Toutefois, par un avis rendu le 18 novembre 2024, le collège des médecins de l'[Etablissement 1] de l'immigration et de l'intégration (OFII) a exposé que l'état de santé de Monsieur [E] nécessite une prise en charge médicale, dont le défaut peut entrainer des conséquences d'une exceptionnelle gravité et qu'eu égard à l'offre de soins et aux caractéristiques du système de santé dans le pays dont il est originaire, il peut y bénéficier effectivement d'un traitement approprié.
Dès lors, il lui a été notifié un arrêté portant obligation de quitter le territoire français le 4 avril 2025, qui a été confirmé le 3 décembre 2025.
Monsieur [E] a fait l'objet d'une assignation à résidence, mais qui n'a pas pu perdurer en raison de la perte de son logement par l'intéressé.
Un vol a ensuite été prévu pour le reconduire dans son pays, mais il a indiqué refuser d'y retourner, et a refusé d'embarquer.

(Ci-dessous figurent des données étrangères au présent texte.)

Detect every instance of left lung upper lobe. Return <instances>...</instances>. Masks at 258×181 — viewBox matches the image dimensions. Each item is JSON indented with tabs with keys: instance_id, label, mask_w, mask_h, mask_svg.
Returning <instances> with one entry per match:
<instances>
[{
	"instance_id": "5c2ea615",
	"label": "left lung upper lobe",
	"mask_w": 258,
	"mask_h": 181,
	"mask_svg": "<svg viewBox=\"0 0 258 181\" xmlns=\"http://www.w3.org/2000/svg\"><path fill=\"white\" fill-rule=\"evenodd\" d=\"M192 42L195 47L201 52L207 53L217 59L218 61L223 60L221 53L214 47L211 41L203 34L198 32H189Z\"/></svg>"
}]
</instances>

En l'état de ces éléments, le placement en rétention administrative de l'intéressé, qui n'a pas l'autorisation de rester en France, qui refuse de quitter le territoire, et qui ne dispose pas de garanties de représentations à défaut de logement, est légitime et ne peut pas être considéré comme déloyal.
L'état de santé et de vulnérabilité de l'intéressé ont été pris en compte par le Préfet, qui reprend de manière détaillée dans son arrêté la situation de Monsieur [E].
Sur la prolongation de la rétention
En application de l'article L741-3 du code de l'entrée et du séjour des étrangers et du droit d'asile, un étranger ne peut être placé ou maintenu en rétention que pour le temps strictement nécessaire à son départ. L'administration exerce toute diligence à cet effet.
La préfecture justifie avoir obtenu un laissez-passer consulaire des autorités moldaves en date du 3 avril 2026, et avoir réservé un vol à destination de la Moldavie pour le 19 mai 2026, date à laquelle Monsieur [E] a refusé d'embarquer.
Elle justifie également d'une nouvelle demande de routing formée dès le 19 mai 2026.
Ces diligences sont utiles afin de permettre l'exécution de la mesure d'éloignement de l'intéressé.
A stade actuel de la mesure de rétention administrative qui débute et alors que les perspectives raisonnables d'éloignement s'entendent de celles pouvant être réalisées dans le délai maximal de la rétention applicable à l'étranger, rien ne permet d'affirmer que la mesure d'éloignement ne pourra pas être exécutée avant soit épuisé l'ensemble de la durée légale maximale de la rétention administrative.